No, but it could do some naughty orbital stuff

Why would a re-usable vehicle need wings specifically?

The USAF has remained fairly tight-lipped about the X-37B, refusing even to reveal how much it costs as it is funded from the classified (or "black") budget. Programme managers won't reveal anything about tomorrow's payload or even how long the little spaceplane is to stay up before landing at either Edwards or Vandenberg in California. However the Rapid Capabilities Office does say:

Actual length for the first mission will depend on the meeting the mission objectives, which consists of checkout and performance characteristics of the spacecraft systems.

Objectives of the OTV [Orbital Test Vehicle] program include space experimentation, risk reduction and concept of operations development for reusable space vehicle technologies.

Spokesmen have also tended to play up the fact that the X-37B is intended to be an "economically viable experimental test platform", as it is supposed to be much more advanced in terms of turnaround time, heat shields and so on than the Shuttle.

This sort of innocuous talk, combined with the partly civilian history of the project, would tend to indicate a simple tech prototype, not really aimed at any specific military mission. Certainly the Iranian state-funded media channel Press TV's description of the craft as a "secret space warplane" seems a trifle alarmist.
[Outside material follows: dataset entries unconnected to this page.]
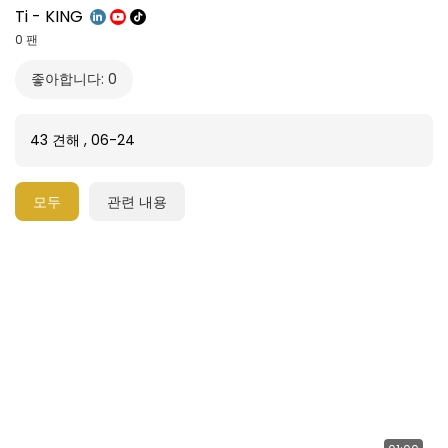
Ti - KING
0 팬
좋아합니다: 0
43 견해
,
06-24
모두
관련 내용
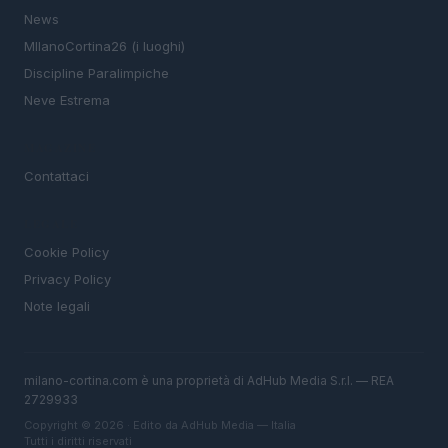
News
MIlanoCortina26 (i luoghi)
Discipline Paralimpiche
Neve Estrema
MAGAZINE
Contattaci
LEGALE
Cookie Policy
Privacy Policy
Note legali
milano-cortina.com è una proprietà di AdHub Media S.r.l. — REA
2729933
Copyright © 2026 · Edito da AdHub Media — Italia
Tutti i diritti riservati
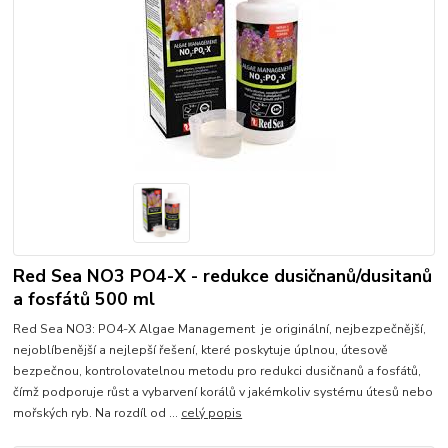
Red Sea NO3 PO4-X - redukce dusičnanů/dusitanů
a fosfátů 500 ml
Red Sea NO3: PO4-X Algae Management je originální, nejbezpečnější,
nejoblíbenější a nejlepší řešení, které poskytuje úplnou, útesově
bezpečnou, kontrolovatelnou metodu pro redukci dusičnanů a fosfátů,
čímž podporuje růst a vybarvení korálů v jakémkoliv systému útesů nebo
mořských ryb. Na rozdíl od ...
celý popis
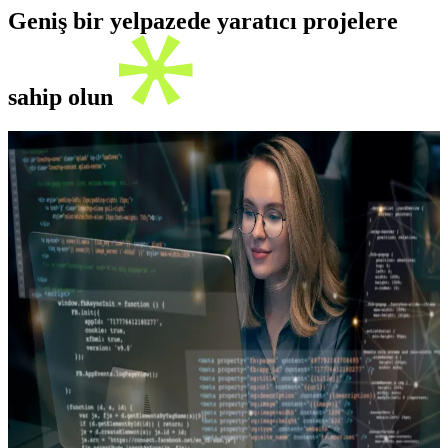
Geniş bir yelpazede yaratıcı projelere
sahip olun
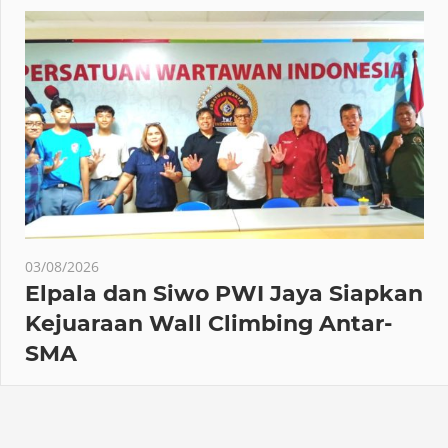
03/08/2026
Elpala dan Siwo PWI Jaya Siapkan
Kejuaraan Wall Climbing Antar-
SMA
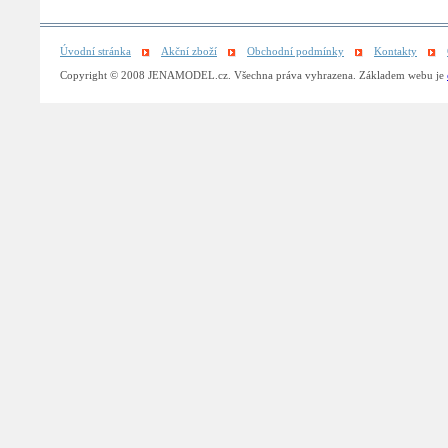
Úvodní stránka
Akční zboží
Obchodní podmínky
Kontakty
Copyright © 2008 JENAMODEL.cz. Všechna práva vyhrazena. Základem webu je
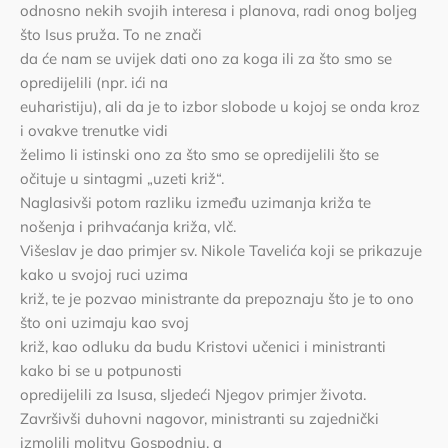
odnosno nekih svojih interesa i planova, radi onog boljeg
što Isus pruža. To ne znači
da će nam se uvijek dati ono za koga ili za što smo se
opredijelili (npr. ići na
euharistiju), ali da je to izbor slobode u kojoj se onda kroz
i ovakve trenutke vidi
želimo li istinski ono za što smo se opredijelili što se
očituje u sintagmi „uzeti križ“.
Naglasivši potom razliku između uzimanja križa te
nošenja i prihvaćanja križa, vlč.
Višeslav je dao primjer sv. Nikole Tavelića koji se prikazuje
kako u svojoj ruci uzima
križ, te je pozvao ministrante da prepoznaju što je to ono
što oni uzimaju kao svoj
križ, kao odluku da budu Kristovi učenici i ministranti
kako bi se u potpunosti
opredijelili za Isusa, sljedeći Njegov primjer života.
Završivši duhovni nagovor, ministranti su zajednički
izmolili molitvu Gospodnju, a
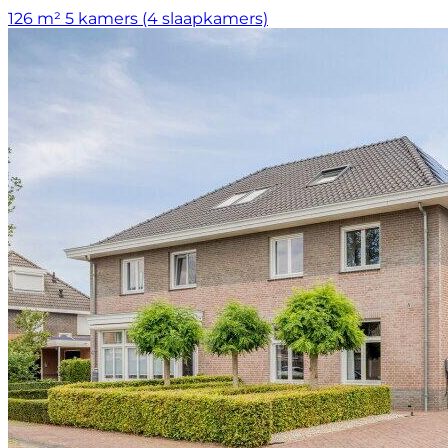
126 m²
5 kamers (4 slaapkamers)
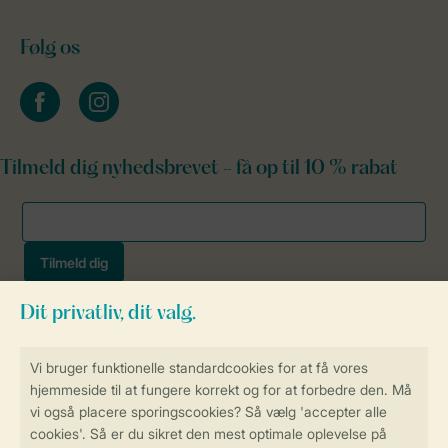
Følg os
facebook
instagram
Tilmeld dig nyhedsbrevet - få op til 10 % rabat
Sikker og hurtig online booking
Sikker datahåndtering
Sikker betaling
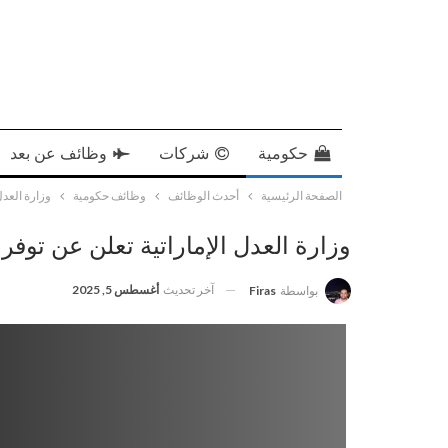
حكومية
شركات
وظائف عن بعد
الصفحة الرئيسية
أحدث الوظائف
وظائف حكومية
وزارة العدل
وزارة العدل الإماراتية تعلن عن توفر
آخر تحديث
أغسطس 5, 2025
بواسطة
Firas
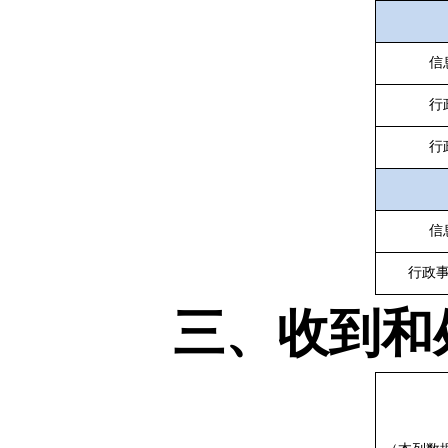
信
行
行
信
行政
三、收到和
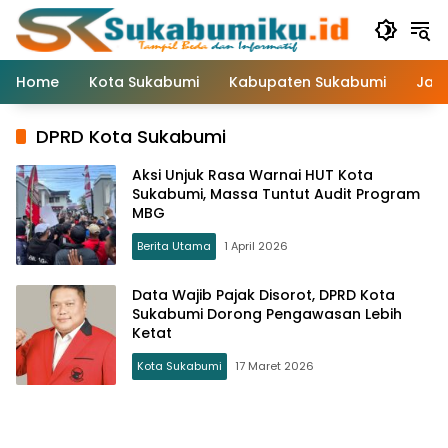
Langsung
ke
konten
Home
Kota Sukabumi
Kabupaten Sukabumi
Jaw
DPRD Kota Sukabumi
Aksi Unjuk Rasa Warnai HUT Kota
Sukabumi, Massa Tuntut Audit Program
MBG
Berita Utama
1 April 2026
Data Wajib Pajak Disorot, DPRD Kota
Sukabumi Dorong Pengawasan Lebih
Ketat
Kota Sukabumi
17 Maret 2026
Even so, the fact that the X-37B has a strong heat shield and wings, relatively smaller but similarly shaped to those of the space shuttle, is interesting to military space buffs. Perhaps the main reason that the shuttle had such big wings and such a tough (though as it turned out somewhat unreliable) heat shield was that the US Air Force wanted it to. Consider this quote from the Columbia accident investigation report:

The Department of Defense wanted the Shuttle to carry a 40,000-pound payload in a 60-foot-long payload bay and, on some missions, launch and return to a West Coast launch site after a single polar orbit. Since the Earth's surface - including the runway on which the Shuttle was to land - would rotate during that orbit, the Shuttle would need to maneuver 1,100 miles to the east during re-entry. This "cross-range" requirement meant the Orbiter required large delta-shaped wings and a more robust thermal protection system to shield it from the heat of re-entry.

It's often forgotten nowadays that the Shuttle was originally intended not just for NASA operations from Cape Canaveral, but also for military operations from a dedicated complex at Vandenberg Airforce Base in California. This would have launched military shuttles into polar orbits rather than generally easterly, low-angle ones as from Florida.

Polar-type orbits tend to be favoured for spy satellites, as the Earth turns beneath the circling spacecraft. This allows an orbital spyeye to pass over any given spot regularly, observing events of interest below.

The fact that the Earth turns, however, would normally mean that a spacecraft lifting off from Vandenberg and orbiting once around would then be above the Pacific, with no hope of returning to its base until many more orbits had passed and the western United States came round again. By that point such a spacecraft would very likely have been seen by suitably alert watchers around the world and details of its track worked out - so, perhaps, giving useful clues as to the path of anything it might have dropped off or picked up.

Not so in the case of a craft with heatproof wings and "cross range" capability, however. A shuttle would have been able to lift off from Vandenberg, orbit at a high angle from the Equator once - during which time it could deploy something or pick something up - and then re-enter, using its wings to bend its re-entry track east and so put down again in California, never having overflown any nation of concern.